Meskipun mengandalkan kapal kecil dan alat tangkap tradisional, nelayan tradisional di Natuna bisa berlayar hingga laut lepas. Dengan alat-alat yang sederhana itu, mereka biasa menangkap ikan hingga perairan perbatasan RI dengan negara lain.
Menurut Hendri, pemerintah seharusnya memprioritaskan pemberdayaan nelayan tradisional di Natuna. Hal itu bisa dimulai dengan meningkatkan armada kapal nelayan dari sebelumnya 3-5 gt menjadi 15-20 gt. Bekali juga nelayan dengan alat yang lebih efektif, tetapi tetap ramah lingkungan, seperti pukat cincin (purse seine) mini, pancing rawai (long line), dan pukat cumi (lift net).
PANDU WIYOGA
Wakil Bupati Natuna Rodhial Huda
Wakil Bupati Natuna Rodhial Huda, Senin (28/3/2022), mengatakan, nelayan lokal khawatir dengan rencana penerapan sistem kontrak penangkapan ikan karena tidak yakin pemerintah bisa mengawasi pergerakan kapal-kapal besar yang nanti beroperasi di Laut Natuna. Oleh karena itu, Pemerintah Kabupaten Natuna meminta Direktur Jenderal Perikanan Tangkap untuk menyosialisasikan kebijakan itu secara terbuka kepada nelayan di Natuna.
”Pembangunan tidak boleh menyengsarakan masyarakat pesisir. Maka, kami minta jaminan (bahwa) program (penangkapan ikan terukur) itu harus menguntungkan (untuk) daerah dan nelayan,” kata Rodhial saat ditemui.
Rustam (48) menangkap ikan tongkol di perairan yang berjarak sekitar 45 kilometer di sebelah timur Pulau Natuna Besar, Kepulauan Riau, Sabtu (26/3/2022).
Sebelumnya, Koordinator Destructive Fishing Watch (DFW) Indonesia Muhammad Abdi Suhufan menilai, pemerintah kerap menyebutkan akan mengutamakan nelayan lokal untuk mendapatkan sistem kontrak. Namun, persyaratan sistem kontrak penangkapan terukur sangat memberatkan nelayan-nelayan lokal dan pelaku usaha skala menengah.
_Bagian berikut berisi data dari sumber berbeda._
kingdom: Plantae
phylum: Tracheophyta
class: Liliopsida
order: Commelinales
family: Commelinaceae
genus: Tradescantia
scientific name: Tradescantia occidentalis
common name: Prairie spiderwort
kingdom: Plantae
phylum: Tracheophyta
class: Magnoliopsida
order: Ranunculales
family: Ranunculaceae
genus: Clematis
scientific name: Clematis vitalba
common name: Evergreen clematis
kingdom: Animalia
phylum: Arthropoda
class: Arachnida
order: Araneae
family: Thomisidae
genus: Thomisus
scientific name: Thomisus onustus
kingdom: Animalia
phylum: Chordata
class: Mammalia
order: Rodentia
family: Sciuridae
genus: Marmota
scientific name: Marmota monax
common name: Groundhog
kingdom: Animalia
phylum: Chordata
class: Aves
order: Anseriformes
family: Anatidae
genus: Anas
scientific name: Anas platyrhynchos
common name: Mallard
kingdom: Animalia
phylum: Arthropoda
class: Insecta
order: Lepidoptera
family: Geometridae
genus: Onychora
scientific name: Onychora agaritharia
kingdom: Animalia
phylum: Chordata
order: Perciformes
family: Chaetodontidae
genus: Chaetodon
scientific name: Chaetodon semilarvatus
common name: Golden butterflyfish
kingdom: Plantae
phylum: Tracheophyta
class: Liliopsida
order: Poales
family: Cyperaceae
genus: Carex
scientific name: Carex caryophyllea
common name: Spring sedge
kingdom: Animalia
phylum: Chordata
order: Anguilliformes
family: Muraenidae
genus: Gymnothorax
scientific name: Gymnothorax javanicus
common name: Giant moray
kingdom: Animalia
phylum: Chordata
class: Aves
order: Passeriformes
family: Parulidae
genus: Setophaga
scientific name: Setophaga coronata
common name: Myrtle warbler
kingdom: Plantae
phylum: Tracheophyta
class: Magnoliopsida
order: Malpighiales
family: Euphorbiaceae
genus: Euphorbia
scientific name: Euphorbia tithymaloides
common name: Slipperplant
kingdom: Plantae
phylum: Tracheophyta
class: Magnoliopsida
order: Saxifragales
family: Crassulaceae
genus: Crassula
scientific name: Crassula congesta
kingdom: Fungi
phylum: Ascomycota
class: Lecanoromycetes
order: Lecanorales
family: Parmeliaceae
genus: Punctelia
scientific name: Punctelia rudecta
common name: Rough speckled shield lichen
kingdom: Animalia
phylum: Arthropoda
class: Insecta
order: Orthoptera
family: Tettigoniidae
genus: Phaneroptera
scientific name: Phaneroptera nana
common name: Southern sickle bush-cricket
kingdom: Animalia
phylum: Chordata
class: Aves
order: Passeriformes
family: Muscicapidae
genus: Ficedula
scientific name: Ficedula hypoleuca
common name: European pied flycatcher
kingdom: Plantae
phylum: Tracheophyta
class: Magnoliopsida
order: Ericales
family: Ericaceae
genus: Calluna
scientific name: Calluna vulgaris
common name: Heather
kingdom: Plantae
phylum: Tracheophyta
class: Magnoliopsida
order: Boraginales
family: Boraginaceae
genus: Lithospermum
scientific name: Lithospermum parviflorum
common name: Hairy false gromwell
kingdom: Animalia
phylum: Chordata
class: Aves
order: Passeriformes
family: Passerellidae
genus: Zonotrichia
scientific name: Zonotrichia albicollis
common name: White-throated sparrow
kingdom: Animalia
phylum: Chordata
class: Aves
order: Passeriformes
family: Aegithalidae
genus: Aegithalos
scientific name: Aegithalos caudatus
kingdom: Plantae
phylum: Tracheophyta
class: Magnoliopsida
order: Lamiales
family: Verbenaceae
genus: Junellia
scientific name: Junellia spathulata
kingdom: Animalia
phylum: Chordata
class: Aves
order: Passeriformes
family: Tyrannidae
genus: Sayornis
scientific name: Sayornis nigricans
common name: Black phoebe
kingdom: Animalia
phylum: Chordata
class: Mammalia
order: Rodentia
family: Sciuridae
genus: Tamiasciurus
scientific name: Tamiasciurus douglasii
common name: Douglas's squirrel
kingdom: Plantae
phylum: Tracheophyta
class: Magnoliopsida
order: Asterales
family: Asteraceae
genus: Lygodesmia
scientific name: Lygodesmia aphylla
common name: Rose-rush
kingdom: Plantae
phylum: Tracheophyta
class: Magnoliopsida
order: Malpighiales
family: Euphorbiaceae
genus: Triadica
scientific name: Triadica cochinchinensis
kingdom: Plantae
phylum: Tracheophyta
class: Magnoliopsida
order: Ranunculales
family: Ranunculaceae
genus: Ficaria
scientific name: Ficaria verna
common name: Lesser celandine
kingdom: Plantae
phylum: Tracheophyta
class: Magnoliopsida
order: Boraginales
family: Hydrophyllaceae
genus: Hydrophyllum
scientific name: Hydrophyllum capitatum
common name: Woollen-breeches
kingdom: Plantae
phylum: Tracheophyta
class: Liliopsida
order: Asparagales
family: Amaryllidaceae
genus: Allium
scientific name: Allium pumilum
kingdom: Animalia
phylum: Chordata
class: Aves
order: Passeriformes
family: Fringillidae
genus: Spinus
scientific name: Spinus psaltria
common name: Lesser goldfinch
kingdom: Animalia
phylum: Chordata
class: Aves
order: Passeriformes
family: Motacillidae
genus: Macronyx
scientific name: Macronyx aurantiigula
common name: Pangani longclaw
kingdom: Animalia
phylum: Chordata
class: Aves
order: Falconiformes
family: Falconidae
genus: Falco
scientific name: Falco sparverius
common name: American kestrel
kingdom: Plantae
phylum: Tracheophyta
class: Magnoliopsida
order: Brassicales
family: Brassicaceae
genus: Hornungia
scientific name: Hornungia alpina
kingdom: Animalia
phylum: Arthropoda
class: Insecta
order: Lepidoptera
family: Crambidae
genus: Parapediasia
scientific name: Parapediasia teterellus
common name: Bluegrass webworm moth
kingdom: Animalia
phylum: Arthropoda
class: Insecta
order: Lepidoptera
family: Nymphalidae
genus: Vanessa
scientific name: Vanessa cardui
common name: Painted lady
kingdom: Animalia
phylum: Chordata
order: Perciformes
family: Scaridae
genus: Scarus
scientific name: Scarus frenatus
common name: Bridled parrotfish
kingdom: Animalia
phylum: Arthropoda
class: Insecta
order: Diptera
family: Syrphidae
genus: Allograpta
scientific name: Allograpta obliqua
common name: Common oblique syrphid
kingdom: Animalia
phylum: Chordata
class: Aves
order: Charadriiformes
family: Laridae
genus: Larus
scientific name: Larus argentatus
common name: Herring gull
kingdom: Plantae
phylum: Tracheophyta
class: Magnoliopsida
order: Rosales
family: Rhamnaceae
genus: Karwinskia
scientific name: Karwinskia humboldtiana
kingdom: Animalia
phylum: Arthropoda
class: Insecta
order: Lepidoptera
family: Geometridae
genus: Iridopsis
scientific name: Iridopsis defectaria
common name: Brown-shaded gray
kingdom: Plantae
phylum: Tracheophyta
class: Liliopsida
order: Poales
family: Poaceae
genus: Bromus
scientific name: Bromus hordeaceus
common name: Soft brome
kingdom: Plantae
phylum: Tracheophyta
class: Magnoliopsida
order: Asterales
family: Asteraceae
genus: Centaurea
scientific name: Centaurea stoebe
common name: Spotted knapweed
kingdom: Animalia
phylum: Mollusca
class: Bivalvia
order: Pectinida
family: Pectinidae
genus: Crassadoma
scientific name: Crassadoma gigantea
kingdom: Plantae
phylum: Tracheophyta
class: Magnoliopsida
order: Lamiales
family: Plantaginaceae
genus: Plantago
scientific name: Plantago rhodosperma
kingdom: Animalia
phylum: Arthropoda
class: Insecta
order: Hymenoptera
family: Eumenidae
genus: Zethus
Di antaranya, persyaratan modal usaha minimal Rp 200 miliar (Kompas, 29/3/2022).
Draf Peraturan Menteri Kelautan dan Perikanan tentang Tata Cara Pemanfaatan Sumber Daya Ikan di Wilayah Pengelolaan Perikanan Negara RI dengan Sistem Kontrak juga menyamaratakan persyaratan bagi koperasi nelayan dan korporasi besar. Tidak ada kemudahan persyaratan bagi nelayan lokal yang bergabung dalam koperasi perikanan untuk mengikuti sistem kontrak, padahal kapasitas koperasi perikanan di Indonesia masih sangat terbatas jika dibandingkan perusahaan besar atau investor asing.
”Ini akhirnya menciptakan pertarungan bebas antara pelaku usaha kelas besar dan kelas kecil di tengah lemahnya kapasitas koperasi nelayan saat ini. Belum terlihat komitmen pemerintah untuk mengutamakan kuota (sistem kontrak) ke koperasi nelayan,” kata Abdi.